The same is true at the board level. A board does not govern by reaching down into operational decisions. It governs by ensuring the structure exists for those decisions to be made well, and by asking the second question that tells you whether it is. Leadership as restraint is harder than leadership as control, because restraint requires having built something you can actually trust. But it is the only version that scales.
AI as a new instrument
This is the part of the original essay I could not have written in 2024, at least not honestly. AI has moved from the margin of these conversations to the center of them, and the framing I keep coming back to is musical: AI is a new instrument added to the ensemble, not a replacement for the musicians.

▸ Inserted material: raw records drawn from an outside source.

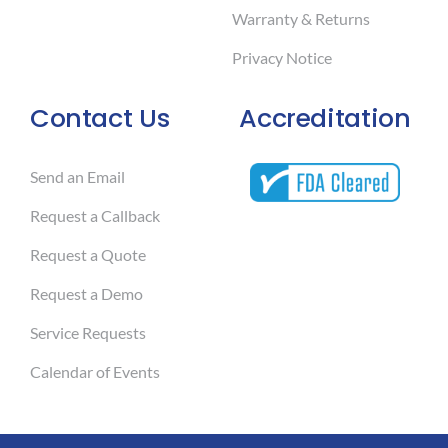
Warranty & Returns
Privacy Notice
Contact Us
Accreditation
Send an Email
Request a Callback
Request a Quote
Request a Demo
Service Requests
Calendar of Events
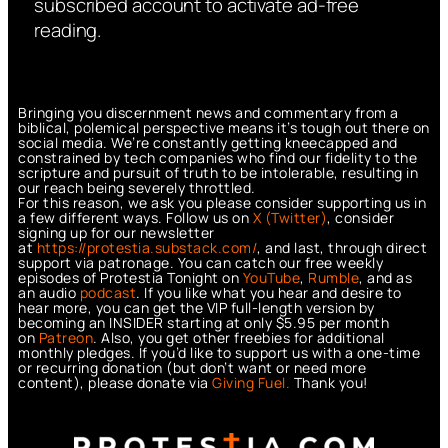
subscribed account to activate ad-free
reading.
Bringing you discernment news and commentary from a
biblical, polemical perspective means it’s tough out there on
social media. We’re constantly getting kneecapped and
constrained by tech companies who find our fidelity to the
scripture and pursuit of truth to be intolerable, resulting in
our reach being severely throttled.
For this reason, we ask you please consider supporting us in
a few different ways. Follow us on
X (Twitter)
, consider
signing up for our newsletter
at
https://protestia.substack.com/
, a
nd last, through direct
support via patronage. You can catch our free weekly
episodes of Protestia Tonight on
YouTube
,
Rumble
, and as
an audio
podcast
. If you like what you hear and desire to
hear more, you can get the VIP full-length version by
becoming an INSIDER starting at only $5.95 per month
on
Patreon
. Also, you get other freebies for additional
monthly pledges. If you’d like to support us with a one-time
or recurring donation (but don’t want or need more
content), please donate via
Giving Fuel.
Thank you!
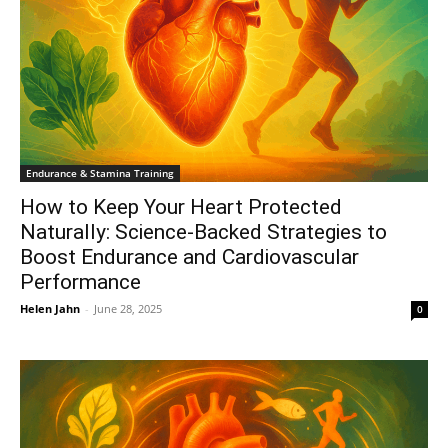
Endurance & Stamina Training
How to Keep Your Heart Protected
Naturally: Science-Backed Strategies to
Boost Endurance and Cardiovascular
Performance
Helen Jahn
-
June 28, 2025
0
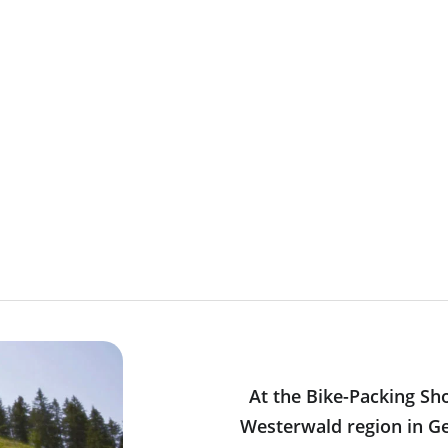
At the Bike-Packing Sh
Westerwald region in Ge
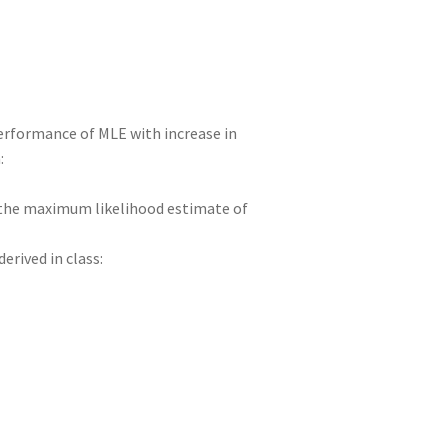
 performance of MLE with increase in
:
e the maximum likelihood estimate of
derived in class:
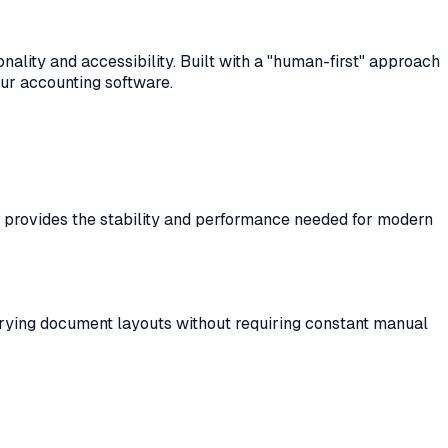
ality and accessibility. Built with a "human-first" approach
our accounting software.
ta provides the stability and performance needed for modern
varying document layouts without requiring constant manual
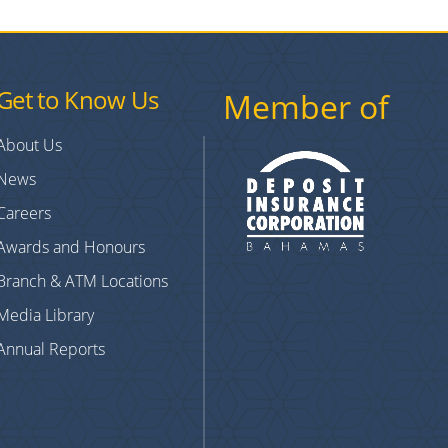
Get to Know Us
Member of
About Us
News
Careers
Awards and Honours
Branch & ATM Locations
Media Library
Annual Reports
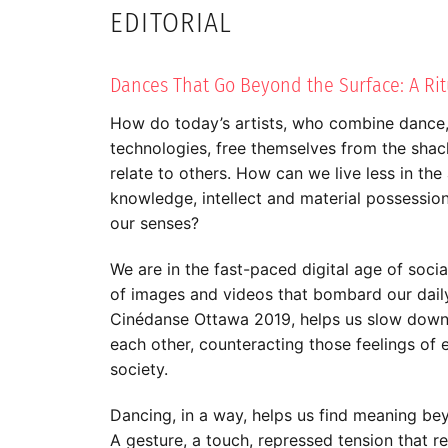
EDITORIAL
Dances That Go Beyond the Surface: A Ritu
How do today’s artists, who combine dance
technologies, free themselves from the shac
relate to others. How can we live less in th
knowledge, intellect and material possessio
our senses?
We are in the fast-paced digital age of socia
of images and videos that bombard our daily 
Cinédanse Ottawa 2019, helps us slow down
each other, counteracting those feelings of 
society.
Dancing, in a way, helps us find meaning b
A gesture, a touch, repressed tension that re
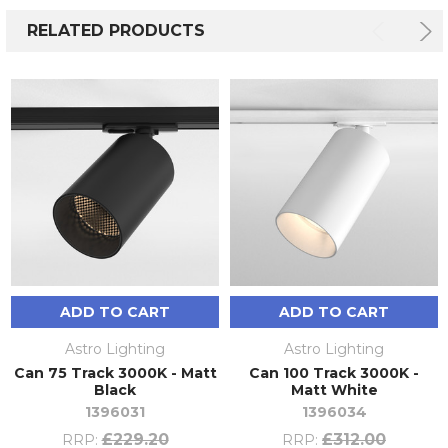
RELATED PRODUCTS
ADD TO CART
ADD TO CART
Astro Lighting
Astro Lighting
Can 75 Track 3000K - Matt
Can 100 Track 3000K -
Black
Matt White
1396031
1396034
£229.20
£312.00
RRP:
RRP:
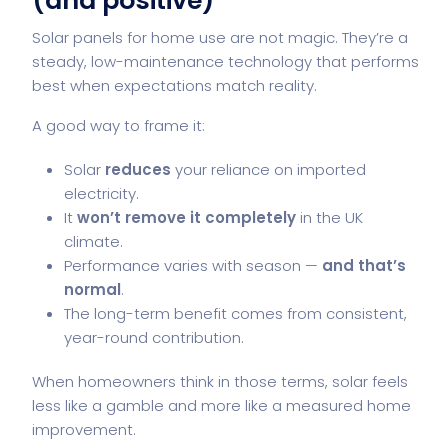
(and positive)
Solar panels for home
use are not magic. They’re a
steady, low-maintenance technology that performs
best when expectations match reality.
A good way to frame it:
Solar
reduces
your reliance on imported
electricity.
It
won’t remove it completely
in the UK
climate.
Performance varies with season —
and that’s
normal
.
The long-term benefit comes from consistent,
year-round contribution.
When homeowners think in those terms, solar feels
less like a gamble and more like a measured home
improvement.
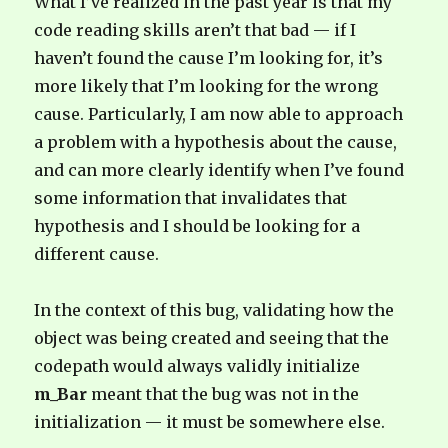
What I’ve realized in the past year is that my
code reading skills aren’t that bad — if I
haven’t found the cause I’m looking for, it’s
more likely that I’m looking for the wrong
cause. Particularly, I am now able to approach
a problem with a hypothesis about the cause,
and can more clearly identify when I’ve found
some information that invalidates that
hypothesis and I should be looking for a
different cause.
In the context of this bug, validating how the
object was being created and seeing that the
codepath would always validly initialize
m_Bar
meant that the bug was not in the
initialization — it must be somewhere else.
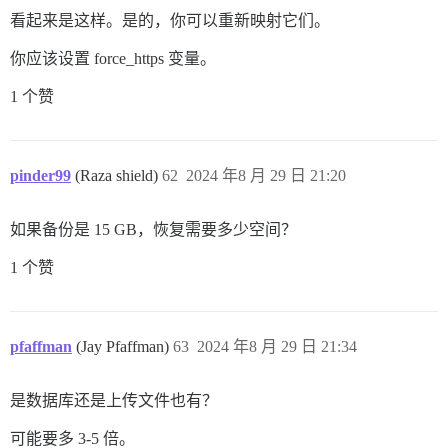
看起来是这样。是的，你可以重新映射它们。
你应该设置 force_https 变量。
1 个赞
pinder99
(Raza shield)
62
2024 年8 月 29 日 21:20
如果备份是 15 GB，恢复需要多少空间？
1 个赞
pfaffman
(Jay Pfaffman)
63
2024 年8 月 29 日 21:34
是数据库还是上传文件也有？
可能要多 3-5 倍。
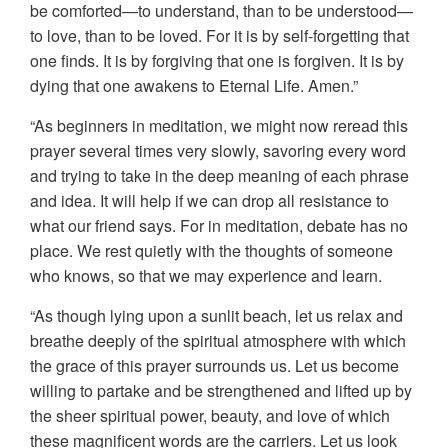
be comforted—to understand, than to be understood—
to love, than to be loved. For it is by self-forgetting that
one finds. It is by forgiving that one is forgiven. It is by
dying that one awakens to Eternal Life. Amen.”
“As beginners in meditation, we might now reread this
prayer several times very slowly, savoring every word
and trying to take in the deep meaning of each phrase
and idea. It will help if we can drop all resistance to
what our friend says. For in meditation, debate has no
place. We rest quietly with the thoughts of someone
who knows, so that we may experience and learn.
“As though lying upon a sunlit beach, let us relax and
breathe deeply of the spiritual atmosphere with which
the grace of this prayer surrounds us. Let us become
willing to partake and be strengthened and lifted up by
the sheer spiritual power, beauty, and love of which
these magnificent words are the carriers. Let us look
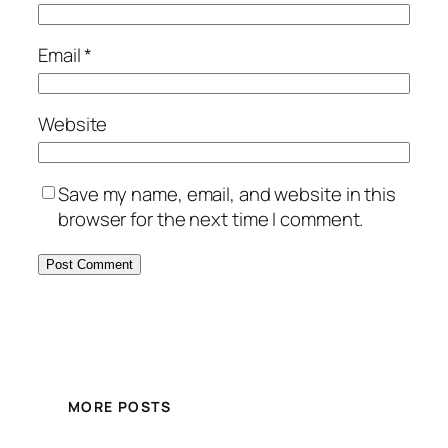
Email
*
Website
Save my name, email, and website in this
browser for the next time I comment.
MORE POSTS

A new instrument changes what the ensemble can do. It also has to learn the progression. Drop a powerful new voice into a band with no sense of the changes, no awareness of when to play and when to lay out, and it does not elevate the music — it overwhelms it. The instrument is only as good as its integration into the structure around it.
That is the governance work AI actually demands. Not a separate AI program bolted to the side of the organization, but the same questions the rest of governance already answers, asked of a faster and louder participant: who is accountable for what this produces, what standard is it measured against, where are the thresholds, and who has the authority to stop it. AI does not need to be feared into a cage. It needs to be brought into the ensemble — given a part, held to the progression, and kept aligned with where the organization is actually trying to go. The transformative technologies that get adopted well are the ones that respect the structure they join. The ones that get adopted badly are the ones allowed to solo over everyone else from the first bar.
Closing reflection
By the time the record finishes, the thing that stays with me is not any single solo. It is that the whole performance held together while leaving room for the unexpected. The musicians did not eliminate uncertainty — a performance with no uncertainty is not jazz, and it isn’t very interesting either. They built enough shared structure that uncertainty became something to play with rather than something to fear.
That is the closest thing I have to a thesis about cybersecurity after these years of doing the work. The goal was never to eliminate uncertainty. It can’t be done, and the programs that try end up brittle, optimized for a world that doesn’t arrive. The goal is to build enough structure — enough governance, enough discipline in the fundamentals, enough clarity about who decides — that when uncertainty does arrive, and it always does, the organization can still perform.
Great jazz ensembles are not the ones that never get surprised. They are the ones that sound composed when they are. Great security programs are the same. They succeed not because they saw everything coming, but because they knew how to play when something didn’t.